*** EXCERPTED DATA ***

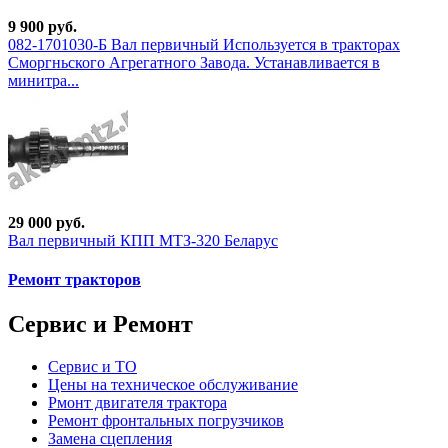
9 900 руб.
082-1701030-Б Вал первичный Используется в тракторах
Сморгньского Агрегатного Завода. Устанавливается в
минитра...
29 000 руб.
Вал первичный КПП МТЗ-320 Беларус
Ремонт тракторов
Сервис и Ремонт
Сервис и ТО
Цены на техническое обслуживание
Рмонт двигателя трактора
Ремонт фронтальных погрузчиков
Замена сцепления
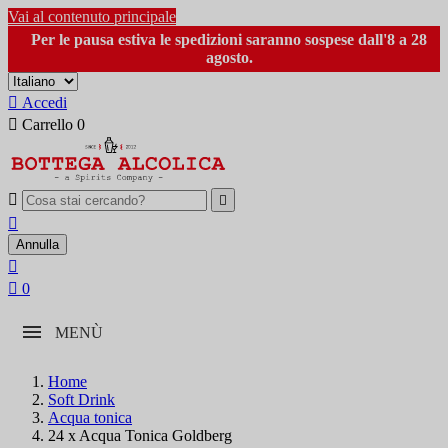
Vai al contenuto principale
Per le pausa estiva le spedizioni saranno sospese dall'8 a 28
agosto.

Accedi

Carrello
0



Annulla


0
MENÙ
Home
Soft Drink
Acqua tonica
24 x Acqua Tonica Goldberg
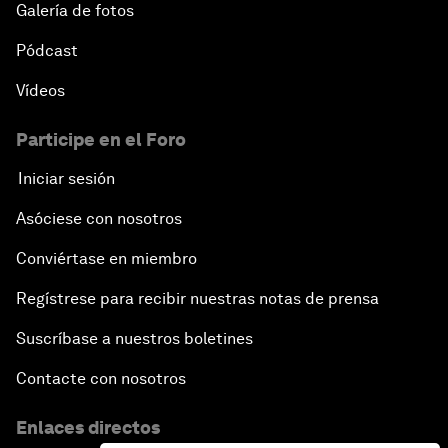
Galería de fotos
Pódcast
Vídeos
Participe en el Foro
Iniciar sesión
Asóciese con nosotros
Conviértase en miembro
Regístrese para recibir nuestras notas de prensa
Suscríbase a nuestros boletines
Contacte con nosotros
Enlaces directos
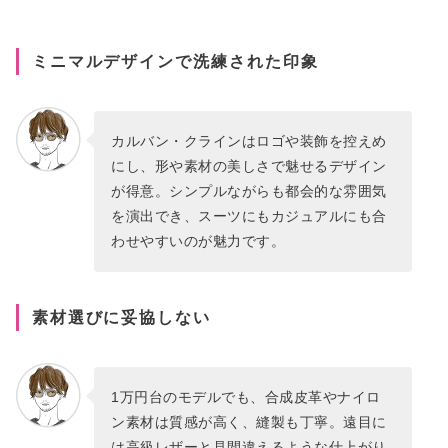
ミニマルデザインで洗練された印象
カルバン・クラインはロゴや装飾を控えめ
にし、形や素材の美しさで魅せるデザイン
が得意。シンプルながらも都会的な雰囲気
を演出でき、スーツにもカジュアルにも合
わせやすいのが魅力です。
素材選びに妥協しない
1万円台のモデルでも、合成皮革やナイロ
ン素材は質感が高く、縫製も丁寧。遠目に
は高級レザーと見間違えるような仕上がり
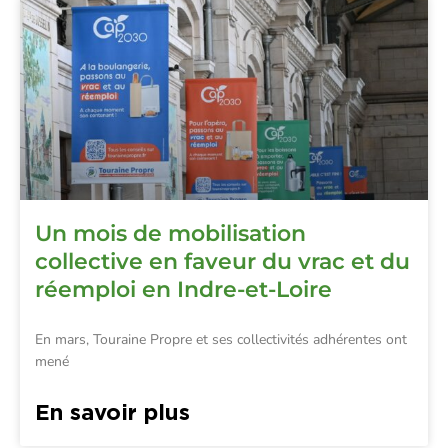
Un mois de mobilisation
collective en faveur du vrac et du
réemploi en Indre-et-Loire
En mars, Touraine Propre et ses collectivités adhérentes ont
mené
En savoir plus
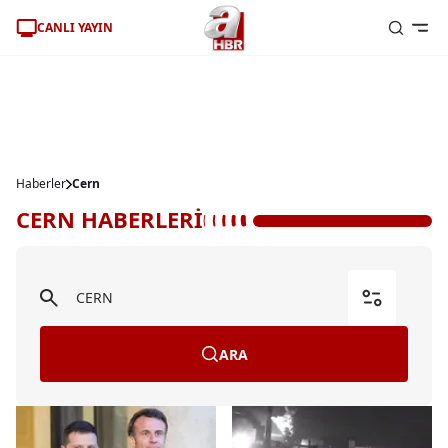
CANLI YAYIN
Haberler
Cern
CERN HABERLERİ
ARA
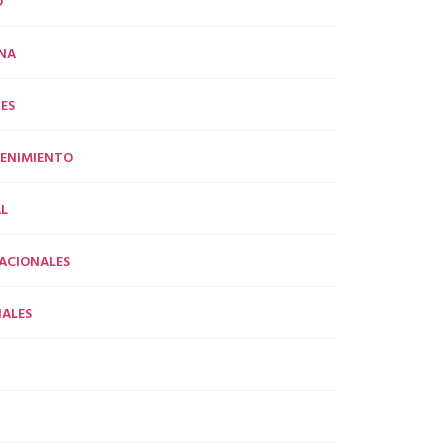
O
NA
ES
ENIMIENTO
L
ACIONALES
ALES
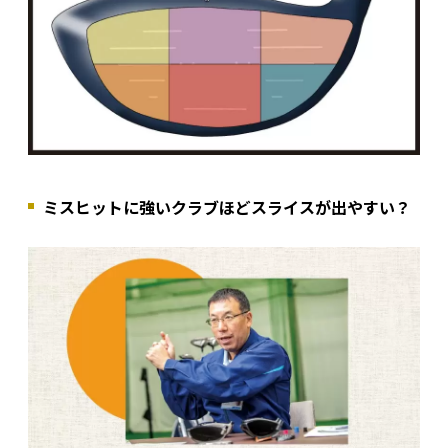
ミスヒットに強いクラブほどスライスが出やすい？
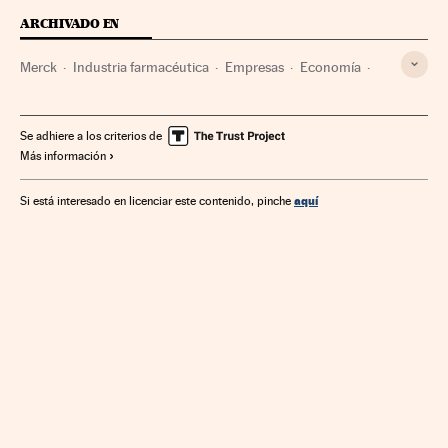
ARCHIVADO EN
Merck
Industria farmacéutica
Empresas
Economía
Industria
Farmacia
Medicina
Salud
Se adhiere a los criterios de
Más información
aquí
Si está interesado en licenciar este contenido, pinche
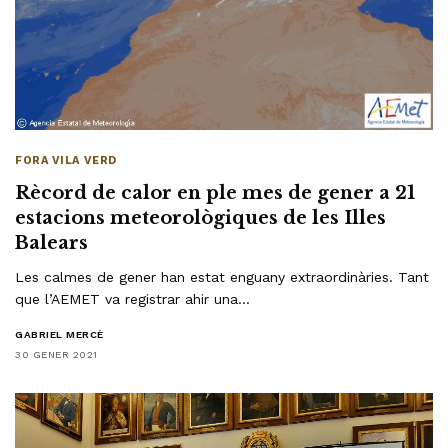
FORA VILA VERD
Rècord de calor en ple mes de gener a 21
estacions meteorològiques de les Illes
Balears
Les calmes de gener han estat enguany extraordinàries. Tant
que l’AEMET va registrar ahir una…
GABRIEL MERCÈ
30 GENER 2021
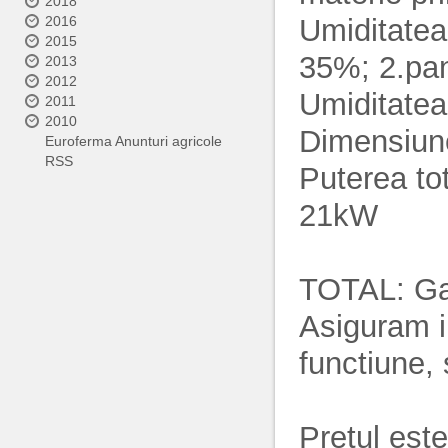
2018
2016
Umiditatea 
2015
35%; 2.pan
2013
2012
Umiditatea
2011
2010
Dimensiune
Euroferma Anunturi agricole
RSS
Puterea tot
21kW
TOTAL: Gar
Asiguram i
functiune, 
Pretul est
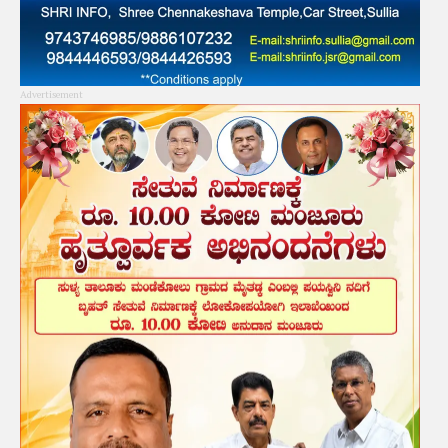
Advertisement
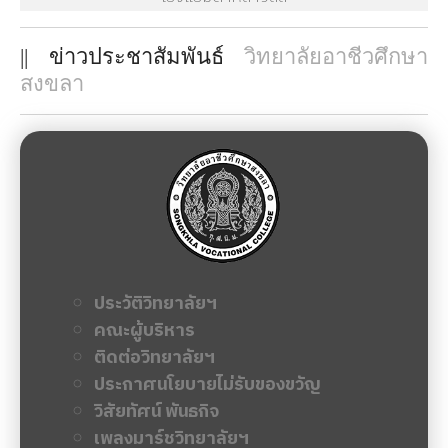
|| ข่าวประชาสัมพันธ์
วิทยาลัยอาชีวศึกษา
สงขลา
ประวัติวิทยาลัยฯ
คณะผู้บริหาร
ติดต่อวิทยาลัยฯ
ประกาศนโยบายไม่รับของขวัญ
วิสัยทัศน์ พันธกิจ
เพลงมาร์ชวิทยาลัยฯ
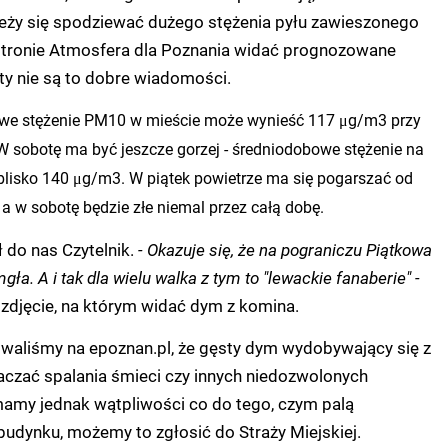
leży się spodziewać dużego stężenia pyłu zawieszonego
stronie Atmosfera dla Poznania widać prognozowane
ety nie są to dobre wiadomości.
owe stężenie PM10 w mieście może wynieść 117 μg/m3 przy
 sobotę ma być jeszcze gorzej - średniodobowe stężenie na
lisko 140 μg/m3. W piątek powietrze ma się pogarszać od
 a w sobotę będzie złe niemal przez całą dobę.
ł do nas Czytelnik.
- Okazuje się, że na pograniczu Piątkowa
mgła. A i tak dla wielu walka z tym to "lewackie fanaberie" -
 zdjęcie, na którym widać dym z komina.
owaliśmy na epoznan.pl, że gęsty dym wydobywający się z
aczać spalania śmieci czy innych niedozwolonych
mamy jednak wątpliwości co do tego, czym palą
udynku, możemy to zgłosić do Straży Miejskiej.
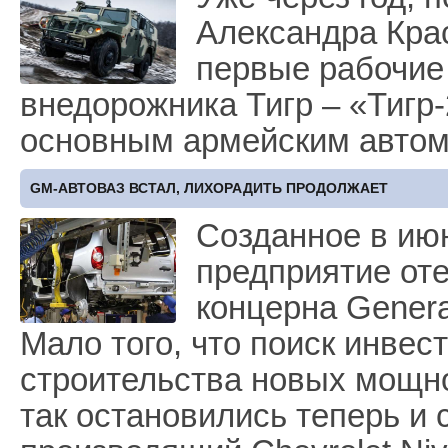
Александра Крас
первые рабочие
внедорожника Тигр – «Тигр-
основным армейским авто
GM-АВТОВАЗ ВСТАЛ, ЛИХОРАДИТЬ ПРОДОЛЖАЕТ
Созданное в ию
предприятие от
концерна Genera
Мало того, что поиск инве
строительства новых мощно
так остановились теперь и 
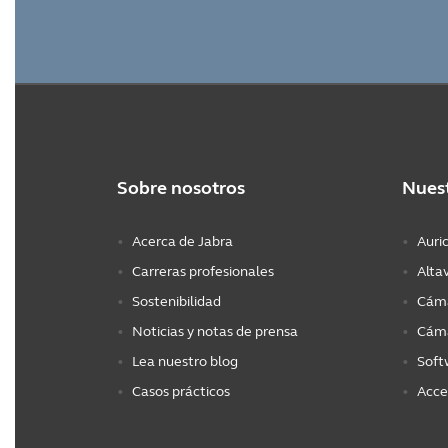
Sobre nosotros
Nues
Acerca de Jabra
Auri
Carreras profesionales
Alta
Sostenibilidad
Cáma
Noticias y notas de prensa
Cáma
Lea nuestro blog
Soft
Casos prácticos
Acce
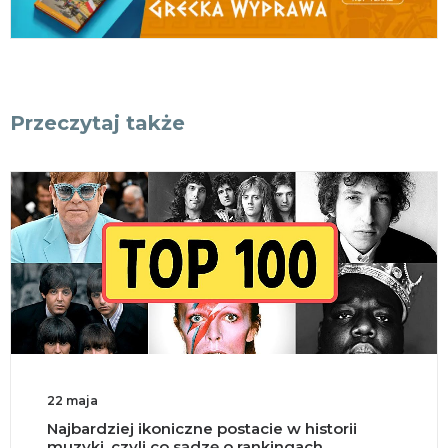
Przeczytaj także
18 maja
rii
Split brain, czyli co się dzieje po przec
mózgu na pół?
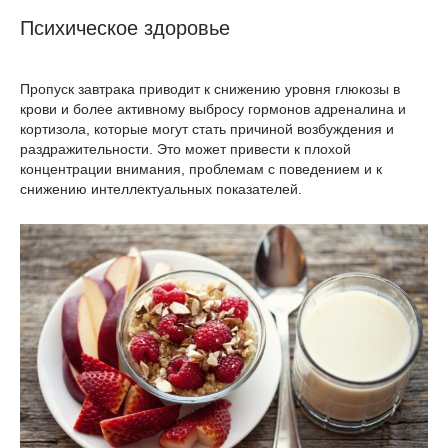
Психическое здоровье
Пропуск завтрака приводит к снижению уровня глюкозы в
крови и более активному выбросу гормонов адреналина и
кортизола, которые могут стать причиной возбуждения и
раздражительности. Это может привести к плохой
концентрации внимания, проблемам с поведением и к
снижению интеллектуальных показателей.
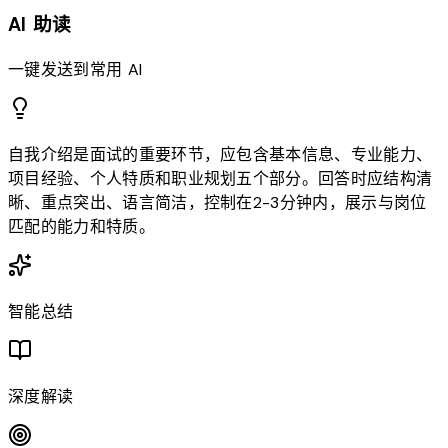
AI 助读
一键发送到常用 AI
自我介绍是面试的重要环节，应包含基本信息、专业能力、
项目经验、个人特质和职业规划五个部分。回答时应结构清
晰、重点突出、语言简洁，控制在2-3分钟内，展示与岗位
匹配的能力和特质。
智能总结
深度解读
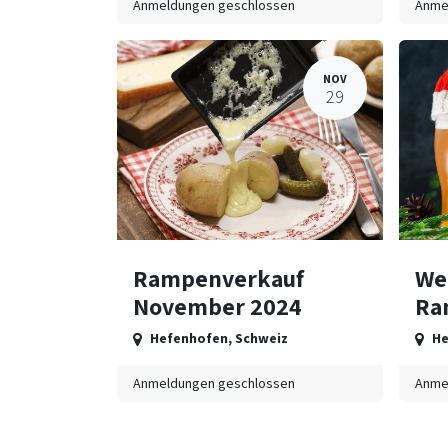
Anmeldungen geschlossen
Anme
NOV
29
Rampenverkauf
We
November 2024
Ra
Hefenhofen
,
Schweiz
He
Anmeldungen geschlossen
Anme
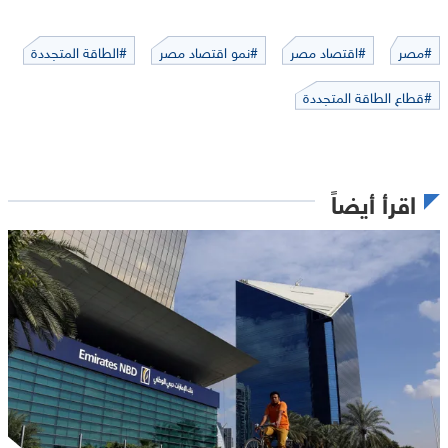
#مصر
#اقتصاد مصر
#نمو اقتصاد مصر
#الطاقة المتجددة
#قطاع الطاقة المتجددة
اقرأ أيضاً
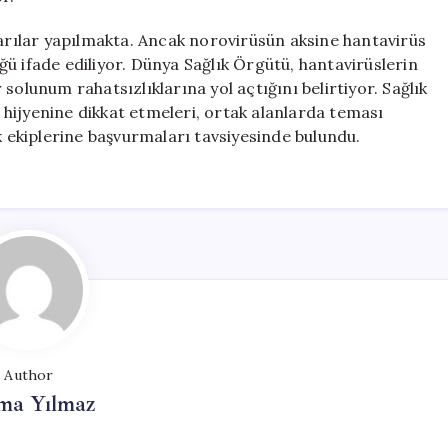
rılar yapılmakta. Ancak norovirüsün aksine hantavirüs
ü ifade ediliyor. Dünya Sağlık Örgütü, hantavirüslerin
solunum rahatsızlıklarına yol açtığını belirtiyor. Sağlık
l hijyenine dikkat etmeleri, ortak alanlarda teması
k ekiplerine başvurmaları tavsiyesinde bulundu.
Author
ma Yılmaz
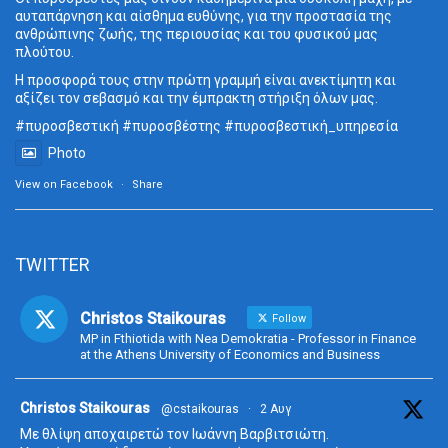
αυταπάρνηση και αίσθημα ευθύνης, για την προστασία της
ανθρώπινης ζωής, της περιουσίας και του φυσικού μας
πλούτου.
Η προσφορά τους στην πρώτη γραμμή είναι ανεκτίμητη και
αξίζει τον σεβασμό και την έμπρακτη στήριξη όλων μας.
#πυροσβεστική
#πυροσβέστης
#πυροσβεστική_
υπηρεσία
Photo
View on Facebook
·
Share
TWITTER
Christos Staikouras
Follow
MP in Fthiotida with Nea Demokratia - Professor in Finance
at the Athens University of Economics and Business
ta
Christos Staikouras
@cstaikouras
·
2 Αυγ
Με θλίψη αποχαιρετώ τον Ιωάννη Βαρβιτσιώτη.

***

Copy the records above exactly. Do not carry any picture into the copy.

9 900 руб.
082-1701030-Б Вал первичный Используется в тракторах
Сморгньского Агрегатного Завода. Устанавливается в
минитра...
29 000 руб.
Вал первичный КПП МТЗ-320 Беларус
Ремонт тракторов
Сервис и Ремонт
Сервис и ТО
Цены на техническое обслуживание
Рмонт двигателя трактора
Ремонт фронтальных погрузчиков
Замена сцепления
Vai al contenuto principale
Per le pausa estiva le spedizioni saranno sospese dall'8 a 28
agosto.

Accedi

Carrello
0



Annulla


0
MENÙ
Home
Soft Drink
Acqua tonica
24 x Acqua Tonica Goldberg
Galería de fotos
Pódcast
Vídeos
Participe en el Foro
Iniciar sesión
Asóciese con nosotros
Conviértase en miembro
Regístrese para recibir nuestras notas de prensa
Suscríbase a nuestros boletines
Contacte con nosotros
Enlaces directos
ミニマルデザインで洗練された印象
カルバン・クラインはロゴや装飾を控えめ
にし、形や素材の美しさで魅せるデザイン
が得意。シンプルながらも都会的な雰囲気
を演出でき、スーツにもカジュアルにも合
わせやすいのが魅力です。
素材選びに妥協しない
1万円台のモデルでも、合成皮革やナイロ
ン素材は質感が高く、縫製も丁寧。遠目に
は高級レザーと見間違えるような仕上がり
Un mois de mobilisation
collective en faveur du vrac et du
réemploi en Indre-et-Loire
En mars, Touraine Propre et ses collectivités adhérentes ont
mené
En savoir plus
CANLI YAYIN
Haberler
Cern
CERN HABERLERİ
ARA
O
NA
ES
ENIMIENTO
L
ACIONALES
ALES
ミスヒットに強いクラブほどスライスが出やすい？
ARCHIVADO EN
Merck
Industria farmacéutica
Empresas
Economía
Industria
Farmacia
Medicina
Salud
Se adhiere a los criterios de
Más información
aquí
Si está interesado en licenciar este contenido, pinche
FORA VILA VERD
Rècord de calor en ple mes de gener a 21
estacions meteorològiques de les Illes
Balears
Les calmes de gener han estat enguany extraordinàries. Tant
que l’AEMET va registrar ahir una…
GABRIEL MERCÈ
30 GENER 2021
2018
2016
Umiditatea 
2015
35%; 2.pan
2013
2012
Umiditatea
2011
2010
Dimensiune
Euroferma Anunturi agricole
RSS
Puterea tot
21kW
TOTAL: Gar
Asiguram i
functiune, 
Pretul est
Advertisement
|| ข่าวประชาสัมพันธ์
วิทยาลัยอาชีวศึกษา
สงขลา
ประวัติวิทยาลัยฯ
คณะผู้บริหาร
ติดต่อวิทยาลัยฯ
ประกาศนโยบายไม่รับของขวัญ
วิสัยทัศน์ พันธกิจ
เพลงมาร์ชวิทยาลัยฯ
leży się spodziewać dużego stężenia pyłu zawieszonego
stronie Atmosfera dla Poznania widać prognozowane
ety nie są to dobre wiadomości.
owe stężenie PM10 w mieście może wynieść 117 μg/m3 przy
 sobotę ma być jeszcze gorzej - średniodobowe stężenie na
lisko 140 μg/m3. W piątek powietrze ma się pogarszać od
 a w sobotę będzie złe niemal przez całą dobę.
ł do nas Czytelnik.
- Okazuje się, że na pograniczu Piątkowa
mgła. A i tak dla wielu walka z tym to "lewackie fanaberie" -
 zdjęcie, na którym widać dym z komina.
owaliśmy na epoznan.pl, że gęsty dym wydobywający się z
aczać spalania śmieci czy innych niedozwolonych
mamy jednak wątpliwości co do tego, czym palą
udynku, możemy to zgłosić do Straży Miejskiej.
Александра Крас
первые рабочие
внедорожника Тигр – «Тигр-
основным армейским авто
GM-АВТОВАЗ ВСТАЛ, ЛИХОРАДИТЬ ПРОДОЛЖАЕТ
Созданное в ию
предприятие от
концерна Genera
Мало того, что поиск инве
строительства новых мощно
так остановились теперь и 
Sobre nosotros
Nues
Acerca de Jabra
Auri
Carreras profesionales
Alta
Sostenibilidad
Cáma
Noticias y notas de prensa
Cáma
Lea nuestro blog
Soft
Casos prácticos
Acce
Przeczytaj także
18 maja
rii
Split brain, czyli co się dzieje po przec
mózgu na pół?
Психическое здоровье
Пропуск завтрака приводит к снижению уровня глюкозы в
крови и более активному выбросу гормонов адреналина и
кортизола, которые могут стать причиной возбуждения и
раздражительности. Это может привести к плохой
концентрации внимания, проблемам с поведением и к
снижению интеллектуальных показателей.
AI 助读
一键发送到常用 AI
自我介绍是面试的重要环节，应包含基本信息、专业能力、
项目经验、个人特质和职业规划五个部分。回答时应结构清
晰、重点突出、语言简洁，控制在2-3分钟内，展示与岗位
匹配的能力和特质。
智能总结
深度解读
Anmeldungen geschlossen
Anme
NOV
29
Rampenverkauf
We
November 2024
Ra
Hefenhofen
,
Schweiz
He
Anmeldungen geschlossen
Anme
#مصر
#اقتصاد مصر
#نمو اقتصاد مصر
#الطاقة المتجددة
#قطاع الطاقة المتجددة
اقرأ أيضاً
rılar yapılmakta. Ancak norovirüsün aksine hantavirüs
ü ifade ediliyor. Dünya Sağlık Örgütü, hantavirüslerin
solunum rahatsızlıklarına yol açtığını belirtiyor. Sağlık
l hijyenine dikkat etmeleri, ortak alanlarda teması
k ekiplerine başvurmaları tavsiyesinde bulundu.
Author
ma Yılmaz
αυταπάρνηση και αίσθημα ευθύνης, για την προστασία της
ανθρώπινης ζωής, της περιουσίας και του φυσικού μας
πλούτου.
Η προσφορά τους στην πρώτη γραμμή είναι ανεκτίμητη και
αξίζει τον σεβασμό και την έμπρακτη στήριξη όλων μας.
#πυροσβεστική
#πυροσβέστης
#πυροσβεστική_
υπηρεσία
Photo
View on Facebook
·
Share
TWITTER
Christos Staikouras
Follow
MP in Fthiotida with Nea Demokratia - Professor in Finance
at the Athens University of Economics and Business
ta
Christos Staikouras
@cstaikouras
·
2 Αυγ
Με θλίψη αποχαιρετώ τον Ιωάννη Βαρβιτσιώτη.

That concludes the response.